ASSIGNMENT> Present the data once more in exactly its original form.

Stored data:
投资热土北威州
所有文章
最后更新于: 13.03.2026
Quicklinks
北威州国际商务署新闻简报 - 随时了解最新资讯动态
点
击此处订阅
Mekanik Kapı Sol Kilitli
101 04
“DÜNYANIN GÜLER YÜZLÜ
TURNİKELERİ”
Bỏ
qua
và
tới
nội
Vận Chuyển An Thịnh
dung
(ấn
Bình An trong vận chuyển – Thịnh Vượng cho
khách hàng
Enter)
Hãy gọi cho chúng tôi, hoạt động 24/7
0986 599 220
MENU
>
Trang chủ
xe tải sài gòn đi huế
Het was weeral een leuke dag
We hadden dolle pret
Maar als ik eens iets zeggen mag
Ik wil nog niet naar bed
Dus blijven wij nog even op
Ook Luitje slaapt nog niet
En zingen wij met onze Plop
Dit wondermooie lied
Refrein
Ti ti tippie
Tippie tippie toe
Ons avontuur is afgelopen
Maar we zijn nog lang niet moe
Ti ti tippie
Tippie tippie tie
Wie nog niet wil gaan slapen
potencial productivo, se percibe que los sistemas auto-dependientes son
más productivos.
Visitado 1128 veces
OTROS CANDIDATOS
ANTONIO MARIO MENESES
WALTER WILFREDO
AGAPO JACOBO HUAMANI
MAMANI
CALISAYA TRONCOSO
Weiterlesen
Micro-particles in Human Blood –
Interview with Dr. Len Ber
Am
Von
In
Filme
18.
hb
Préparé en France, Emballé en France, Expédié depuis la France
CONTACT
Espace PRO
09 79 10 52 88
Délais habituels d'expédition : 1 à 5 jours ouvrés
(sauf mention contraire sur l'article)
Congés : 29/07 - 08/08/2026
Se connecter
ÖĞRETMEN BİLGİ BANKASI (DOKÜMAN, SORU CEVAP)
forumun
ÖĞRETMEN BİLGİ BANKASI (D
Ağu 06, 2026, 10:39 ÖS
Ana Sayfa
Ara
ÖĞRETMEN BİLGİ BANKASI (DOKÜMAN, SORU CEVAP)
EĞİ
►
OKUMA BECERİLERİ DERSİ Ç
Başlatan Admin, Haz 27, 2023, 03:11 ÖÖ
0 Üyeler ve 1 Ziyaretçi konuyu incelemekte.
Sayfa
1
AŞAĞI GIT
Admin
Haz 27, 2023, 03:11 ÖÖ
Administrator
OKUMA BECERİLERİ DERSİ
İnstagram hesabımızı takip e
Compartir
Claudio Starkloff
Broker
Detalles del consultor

TASK RESPONSE>
投资热土北威州
所有文章
最后更新于: 13.03.2026
Quicklinks
北威州国际商务署新闻简报 - 随时了解最新资讯动态
点
击此处订阅
Mekanik Kapı Sol Kilitli
101 04
“DÜNYANIN GÜLER YÜZLÜ
TURNİKELERİ”
Bỏ
qua
và
tới
nội
Vận Chuyển An Thịnh
dung
(ấn
Bình An trong vận chuyển – Thịnh Vượng cho
khách hàng
Enter)
Hãy gọi cho chúng tôi, hoạt động 24/7
0986 599 220
MENU
>
Trang chủ
xe tải sài gòn đi huế
Het was weeral een leuke dag
We hadden dolle pret
Maar als ik eens iets zeggen mag
Ik wil nog niet naar bed
Dus blijven wij nog even op
Ook Luitje slaapt nog niet
En zingen wij met onze Plop
Dit wondermooie lied
Refrein
Ti ti tippie
Tippie tippie toe
Ons avontuur is afgelopen
Maar we zijn nog lang niet moe
Ti ti tippie
Tippie tippie tie
Wie nog niet wil gaan slapen
potencial productivo, se percibe que los sistemas auto-dependientes son
más productivos.
Visitado 1128 veces
OTROS CANDIDATOS
ANTONIO MARIO MENESES
WALTER WILFREDO
AGAPO JACOBO HUAMANI
MAMANI
CALISAYA TRONCOSO
Weiterlesen
Micro-particles in Human Blood –
Interview with Dr. Len Ber
Am
Von
In
Filme
18.
hb
Préparé en France, Emballé en France, Expédié depuis la France
CONTACT
Espace PRO
09 79 10 52 88
Délais habituels d'expédition : 1 à 5 jours ouvrés
(sauf mention contraire sur l'article)
Congés : 29/07 - 08/08/2026
Se connecter
ÖĞRETMEN BİLGİ BANKASI (DOKÜMAN, SORU CEVAP)
forumun
ÖĞRETMEN BİLGİ BANKASI (D
Ağu 06, 2026, 10:39 ÖS
Ana Sayfa
Ara
ÖĞRETMEN BİLGİ BANKASI (DOKÜMAN, SORU CEVAP)
EĞİ
►
OKUMA BECERİLERİ DERSİ Ç
Başlatan Admin, Haz 27, 2023, 03:11 ÖÖ
0 Üyeler ve 1 Ziyaretçi konuyu incelemekte.
Sayfa
1
AŞAĞI GIT
Admin
Haz 27, 2023, 03:11 ÖÖ
Administrator
OKUMA BECERİLERİ DERSİ
İnstagram hesabımızı takip e
Compartir
Claudio Starkloff
Broker
Detalles del consultor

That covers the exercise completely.